11/5/13

Happy Birthday Aaron Ximm!

by Caitlin Meehan

I was able to do a small interview with sound artist Aaron Ximm, who provided part of the soundscape for DisArmed, which I choreographed in 2011. He had quite a lot to say about his work! He has a website called the Quiet American where you can listen to some of his recordings from his travels and read about what he does.  Also, he has a birthday later this month, so wishing him a Happy Birthday too!

C: First of all, the concept of the Quiet American is fascinating! What made you first want to record sounds on your travels, instead of (or in addition to) taking photographs?

AX: Despite our visual fixation documentary sound is a extremely powerful medium -- the challenge is just to get people to engage it in these breathless, multi-tasking days.

Temporal media generally have the capacity to engage us in a deeper way than static ones; it is easy to let ourselves believe that by glancing quickly (and most likely superficially) at at an image or even sculpture or installation, that we have 'seen' it. Temporal media -- and that includes dance and drama of course -- afford no such opportunity. They demand an investment of time, the construction of a mental space and its inhabitation. They generally operate not in what they are but in how they change; this dynamism is also engaging to our questing minds.

Sound without image has the opportunity -- if only people are willing to accept it on its terms, without distraciton -- to be more powerful still, because sound without imagery inevitably engages the confabulatory mind. Absent imagery to account for what we are hearing, our minds will *make* imagery for us, abstract, coherent, narrative, or otherwise.

This participation as a function of our own attention to this 'second sense' is why I find sound so powerful a mechanism.

Documentary sound like I work with is of course a small subsection of a medium that also incorporates music, its queen. I like documentary sound for several reasons. First, by removing agency, a field recording reminds us that the seat of the artistic experience is in the framing and perception of experience -- that what the artist does is offer objects or moments within a rich dialog of material that is not itself art, but only a vehicle for artistic experience. Remove the auteur as genius and you teach the capacity to appreciate the aesthetic wherever it is encountered. I think that's an important education in these late days.

Also, technically, there is a profound timbrel and spatial richness in every-day soundscape -- much more so than in almost all music, no matter how highly and carefully produced. Such richness affords fabulous material to manipulate and juxtapose.

And finally, speaking of juxtaposition, I am personally delighted in field recording by the experience of fabulous serendipity. Capturing or recapitulating chance juxtaposition which would seem -- seem -- to be the expression of capricious artist genius or humor is great fun and a great teacher. That notion -- of the accident as greatest inspiration -- has really come to pervade my relationship to almost everything.

C:  This is fascinating! Once you have made recordings, you layer and manipulate them to create the tracks that people can listen to.

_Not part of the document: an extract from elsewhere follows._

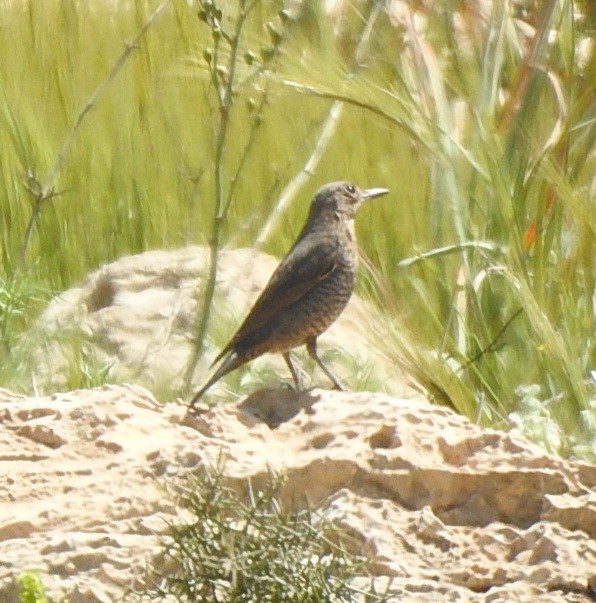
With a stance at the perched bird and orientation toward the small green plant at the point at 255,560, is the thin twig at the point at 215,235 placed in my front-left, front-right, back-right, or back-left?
back-right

How do you decide what to change about a recording, what to add or subtract, lengthen or shorten?

AX:
Much of what I do these days is NOT make such editorial decisions. There are really two strands to my work: the highly and meticulously composed, like the track Malaria that Nicole used, and the un-composed or 'naked' re-presentation of soundscape.

Over the years I have never lost my love for making very musical work with a musician's sensibility and commitment to editorial if not performative wizardry -- and the satisfaction of that work, especially at a musical level, never dims -- but I think the most aesthetically interesting and serious work I do has left that essentially behind in favor of work that uses soundscape in very different ways. E.g. that allows chance and scale and context to encourage reflection on, appreciation of, or engagement with, the richness and quality of essentially unedited and often un-ending soundscape.

I've even gone beyond that in fact, to making work that is interested in the question of what happens when documentary work is itself no more intelligible or digestible than the moments it is understood to have captured. E.g. by making work with very very long recordings (8 hours or more, 24 hours or more...) and then presenting them in a way that poses the question: do you have the time to listen to this? To sit with this? What are you missing if not? What would you gain if so? And so on.

C: In some ways, I think this could be likened to modern dance. Some pieces don't have a narrative or anything "set" about them, while others do. So what is next for you? Is there a place you have always wanted to visit and record, but have not yet had the chance?

AX:
At the moment my ability to work is very sparse; I have two young children and the demands that places on me -- combined with the necessity of maintaining a full-time day-job -- prevent the kind of time-intensive studio work that I did ten years ago.

I hope and trust that will change, but in the meantime I take my aesthetic rewards in smaller ways, e.g. through my return to un-mediated music making through my obsession with a contemporary instrument form called the handpan -- melodic steel percussion that looks like a UFO held in the lap, but sings like an angelic harp made of ceramic.

My next large-scale sound project will most likely be a marrying of field recording with the (manipulated) sounds of those instruments.  You can read more about my fascination with such instruments here.

C: Fantastic! Thanks for giving us some insight into your work! Looking forward to what you do next.